> **Tasks to carry out**
1 > From the passage on the recognition theorem for Out(F_n), write out the part that opens with the words containing "A point \(P\in\partial" and closes with "repeller for \(\widehat\Phi\).".
2 > Decide whether each statement agrees with the passage on the recognition theorem for Out(F_n). Answer yes or no for each, and quote the words of the passage that settle it. (a) Every vertex of a marked graph has valence at least two. (b) The automorphism determined by f and a path σ changes with the particular path chosen, even within one homotopy class. (c) The rose R_n has one vertex and n petals.

> **Reading passage**
The recognition theorem for \(\text{Out}(F_n)\).

*(English)*Zbl 1239.20036Let \(F_n\) be the free group of rank \(n\). For an automorphism \(\Phi\) of \(F_n\) let \(\varphi\) denote the corresponding outer automorphism of \(F_n\). Thus \(\Phi\in\operatorname{Aut}(F_n)\) represents \(\varphi\in\text{Out}(F_n)\).

Let \(R_n\) be the rose with one vertex \(*\) and \(n\) petals. A marked graph \(G\) is a graph of rank \(n\) all of whose vertices have valence at least two, equipped with a homotopy equivalence \(m\colon R_n\to G\). If \(b=m(*)\), it is obtained an identification of \(F_n\) with \(\pi_1(G,b)\). A homotopy equivalence \(f\colon G\to G\) and a path \(\sigma\) from \(b\) to \(f(b)\) determines an automorphism of \(\pi_1(G,b)\) and hence an automorphism \(\Phi\) of \(F_n\). This automorphism depends only on the homotopy class of \(\sigma\). So, modulo the inner automorphisms of \(F_n\), the \(f\colon G\to G\) represents \(\varphi\in\text{Out}(F_n)\).

Let \(G\) be a marked graph with marking \(m\colon R_n\to G\) and \(\Gamma\) its universal cover. The set \(\mathcal E(\Gamma)\) of ends of \(\Gamma\) is naturally identified with the boundary \(\partial F_n\) of \(F_n\). If \(f\colon G\to G\) represents \(\varphi\in\text{Out}(F_n)\), then a path \(\sigma\) from \(b\) to \(f(b)\) determines both an automorphism representing \(\varphi\) and a lift \(\widetilde f\colon\Gamma\to\Gamma\) of \(f\colon G\to G\). This defines a bijection between the set of lifts \(\widetilde f\) of \(f\) and the set of automorphisms \(\Phi\) of \(F_n\) representing \(\varphi\). Therefore \(\widetilde f\) is determined by \(\Phi\). Under the identification of \(\mathcal E(\Gamma)\) with the \(\partial F_n\) of \(F_n\), a lift \(\widetilde f\) determines a homeomorphism \(\widehat f\) of \(\partial F_n\). An automorphism \(\Phi\) also determines a homeomorphism \(\widehat\Phi\) of \(\partial F_n\) and \(\widehat f=\widehat\Phi\) if and only if \(\widetilde f\) is determined by \(\Phi\).

A point \(P\in\partial F_n\) is an attractor for \(\widehat\Phi\) if it has a neighborhood \(U\) such that \(\widehat\Phi(U)\subset U\) and \(\bigcap_{n=1}^\infty\widehat\Phi^n(U)=P\). If \(Q\) is an attractor for \(\widehat\Phi^{-1}\), then it is a repeller for \(\widehat\Phi\).

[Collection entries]
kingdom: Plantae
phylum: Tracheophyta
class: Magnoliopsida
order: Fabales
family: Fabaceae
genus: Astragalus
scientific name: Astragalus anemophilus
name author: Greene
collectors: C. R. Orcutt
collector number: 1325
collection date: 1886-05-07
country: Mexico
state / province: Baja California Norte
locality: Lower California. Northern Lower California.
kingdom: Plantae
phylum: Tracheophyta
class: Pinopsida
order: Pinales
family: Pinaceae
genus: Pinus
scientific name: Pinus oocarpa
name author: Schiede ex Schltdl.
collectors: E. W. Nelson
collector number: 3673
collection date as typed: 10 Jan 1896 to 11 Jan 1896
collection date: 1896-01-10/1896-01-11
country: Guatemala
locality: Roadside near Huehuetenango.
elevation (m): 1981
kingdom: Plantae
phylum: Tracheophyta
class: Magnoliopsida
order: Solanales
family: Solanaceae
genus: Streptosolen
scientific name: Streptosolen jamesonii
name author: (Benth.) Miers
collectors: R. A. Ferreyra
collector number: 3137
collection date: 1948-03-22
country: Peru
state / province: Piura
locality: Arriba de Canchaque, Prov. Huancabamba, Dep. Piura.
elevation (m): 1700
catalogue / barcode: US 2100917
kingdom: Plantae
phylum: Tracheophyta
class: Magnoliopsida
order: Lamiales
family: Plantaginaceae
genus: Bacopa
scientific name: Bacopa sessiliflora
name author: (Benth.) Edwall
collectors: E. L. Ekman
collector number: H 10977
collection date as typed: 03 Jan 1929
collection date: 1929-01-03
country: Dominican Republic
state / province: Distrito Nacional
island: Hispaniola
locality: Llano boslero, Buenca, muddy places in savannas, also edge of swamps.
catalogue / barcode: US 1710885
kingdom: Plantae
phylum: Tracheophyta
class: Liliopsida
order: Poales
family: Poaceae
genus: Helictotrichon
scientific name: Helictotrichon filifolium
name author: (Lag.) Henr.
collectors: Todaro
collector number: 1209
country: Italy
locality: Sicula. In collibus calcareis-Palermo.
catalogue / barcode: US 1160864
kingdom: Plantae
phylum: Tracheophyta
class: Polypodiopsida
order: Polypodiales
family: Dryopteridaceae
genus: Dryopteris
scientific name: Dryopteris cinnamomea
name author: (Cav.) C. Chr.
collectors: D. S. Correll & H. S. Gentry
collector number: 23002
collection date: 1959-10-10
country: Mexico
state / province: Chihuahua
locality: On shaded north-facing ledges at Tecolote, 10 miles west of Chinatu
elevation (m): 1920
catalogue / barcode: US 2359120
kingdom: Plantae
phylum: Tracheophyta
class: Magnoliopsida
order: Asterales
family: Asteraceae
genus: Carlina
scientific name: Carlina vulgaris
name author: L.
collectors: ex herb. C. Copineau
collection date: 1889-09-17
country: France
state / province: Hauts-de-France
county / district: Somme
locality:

> **The solutions**
1 >
A point \(P\in\partial F_n\) is an attractor for \(\widehat\Phi\) if it has a neighborhood \(U\) such that \(\widehat\Phi(U)\subset U\) and \(\bigcap_{n=1}^\infty\widehat\Phi^n(U)=P\). If \(Q\) is an attractor for \(\widehat\Phi^{-1}\), then it is a repeller for \(\widehat\Phi\).

2 >
(a) Yes: "all of whose vertices have valence at least two"
(b) No: "This automorphism depends only on the homotopy class of \(\sigma\)."
(c) Yes: "the rose with one vertex \(*\) and \(n\) petals"